## Exercise prompt
Reproduce all records below exactly.

──────────

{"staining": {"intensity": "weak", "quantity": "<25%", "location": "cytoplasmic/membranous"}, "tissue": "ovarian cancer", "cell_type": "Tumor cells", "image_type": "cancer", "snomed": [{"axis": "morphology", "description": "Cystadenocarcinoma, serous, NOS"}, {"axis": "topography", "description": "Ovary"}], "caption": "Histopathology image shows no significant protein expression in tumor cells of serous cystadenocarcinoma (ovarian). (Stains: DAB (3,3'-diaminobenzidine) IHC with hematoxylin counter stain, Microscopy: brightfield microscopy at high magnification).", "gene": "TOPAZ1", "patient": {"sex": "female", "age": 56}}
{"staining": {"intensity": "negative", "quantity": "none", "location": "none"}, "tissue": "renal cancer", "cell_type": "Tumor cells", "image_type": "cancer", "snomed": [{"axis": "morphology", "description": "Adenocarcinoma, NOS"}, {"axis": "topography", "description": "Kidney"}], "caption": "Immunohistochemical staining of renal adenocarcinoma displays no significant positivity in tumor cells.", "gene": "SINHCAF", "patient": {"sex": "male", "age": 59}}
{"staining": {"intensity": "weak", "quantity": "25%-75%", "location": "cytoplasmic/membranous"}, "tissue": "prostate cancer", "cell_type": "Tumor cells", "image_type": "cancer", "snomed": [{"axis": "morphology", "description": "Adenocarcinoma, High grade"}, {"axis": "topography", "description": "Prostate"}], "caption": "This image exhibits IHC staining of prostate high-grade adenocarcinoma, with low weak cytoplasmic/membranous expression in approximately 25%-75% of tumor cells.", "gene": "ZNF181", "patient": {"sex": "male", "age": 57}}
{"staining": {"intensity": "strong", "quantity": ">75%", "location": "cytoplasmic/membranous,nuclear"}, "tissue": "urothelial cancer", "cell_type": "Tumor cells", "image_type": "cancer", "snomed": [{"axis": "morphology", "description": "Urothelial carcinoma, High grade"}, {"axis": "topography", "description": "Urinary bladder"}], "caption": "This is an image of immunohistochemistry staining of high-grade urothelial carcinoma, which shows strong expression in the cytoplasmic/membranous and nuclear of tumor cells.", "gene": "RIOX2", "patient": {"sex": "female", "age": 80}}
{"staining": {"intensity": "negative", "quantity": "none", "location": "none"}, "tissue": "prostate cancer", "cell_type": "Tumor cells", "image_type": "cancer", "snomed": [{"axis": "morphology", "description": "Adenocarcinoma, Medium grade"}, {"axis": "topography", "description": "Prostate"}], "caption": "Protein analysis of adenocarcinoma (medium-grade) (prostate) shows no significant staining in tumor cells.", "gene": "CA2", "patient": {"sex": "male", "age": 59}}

──────────

## Reply
{"staining": {"intensity": "weak", "quantity": "<25%", "location": "cytoplasmic/membranous"}, "tissue": "ovarian cancer", "cell_type": "Tumor cells", "image_type": "cancer", "snomed": [{"axis": "morphology", "description": "Cystadenocarcinoma, serous, NOS"}, {"axis": "topography", "description": "Ovary"}], "caption": "Histopathology image shows no significant protein expression in tumor cells of serous cystadenocarcinoma (ovarian). (Stains: DAB (3,3'-diaminobenzidine) IHC with hematoxylin counter stain, Microscopy: brightfield microscopy at high magnification).", "gene": "TOPAZ1", "patient": {"sex": "female", "age": 56}}
{"staining": {"intensity": "negative", "quantity": "none", "location": "none"}, "tissue": "renal cancer", "cell_type": "Tumor cells", "image_type": "cancer", "snomed": [{"axis": "morphology", "description": "Adenocarcinoma, NOS"}, {"axis": "topography", "description": "Kidney"}], "caption": "Immunohistochemical staining of renal adenocarcinoma displays no significant positivity in tumor cells.", "gene": "SINHCAF", "patient": {"sex": "male", "age": 59}}
{"staining": {"intensity": "weak", "quantity": "25%-75%", "location": "cytoplasmic/membranous"}, "tissue": "prostate cancer", "cell_type": "Tumor cells", "image_type": "cancer", "snomed": [{"axis": "morphology", "description": "Adenocarcinoma, High grade"}, {"axis": "topography", "description": "Prostate"}], "caption": "This image exhibits IHC staining of prostate high-grade adenocarcinoma, with low weak cytoplasmic/membranous expression in approximately 25%-75% of tumor cells.", "gene": "ZNF181", "patient": {"sex": "male", "age": 57}}
{"staining": {"intensity": "strong", "quantity": ">75%", "location": "cytoplasmic/membranous,nuclear"}, "tissue": "urothelial cancer", "cell_type": "Tumor cells", "image_type": "cancer", "snomed": [{"axis": "morphology", "description": "Urothelial carcinoma, High grade"}, {"axis": "topography", "description": "Urinary bladder"}], "caption": "This is an image of immunohistochemistry staining of high-grade urothelial carcinoma, which shows strong expression in the cytoplasmic/membranous and nuclear of tumor cells.", "gene": "RIOX2", "patient": {"sex": "female", "age": 80}}
{"staining": {"intensity": "negative", "quantity": "none", "location": "none"}, "tissue": "prostate cancer", "cell_type": "Tumor cells", "image_type": "cancer", "snomed": [{"axis": "morphology", "description": "Adenocarcinoma, Medium grade"}, {"axis": "topography", "description": "Prostate"}], "caption": "Protein analysis of adenocarcinoma (medium-grade) (prostate) shows no significant staining in tumor cells.", "gene": "CA2", "patient": {"sex": "male", "age": 59}}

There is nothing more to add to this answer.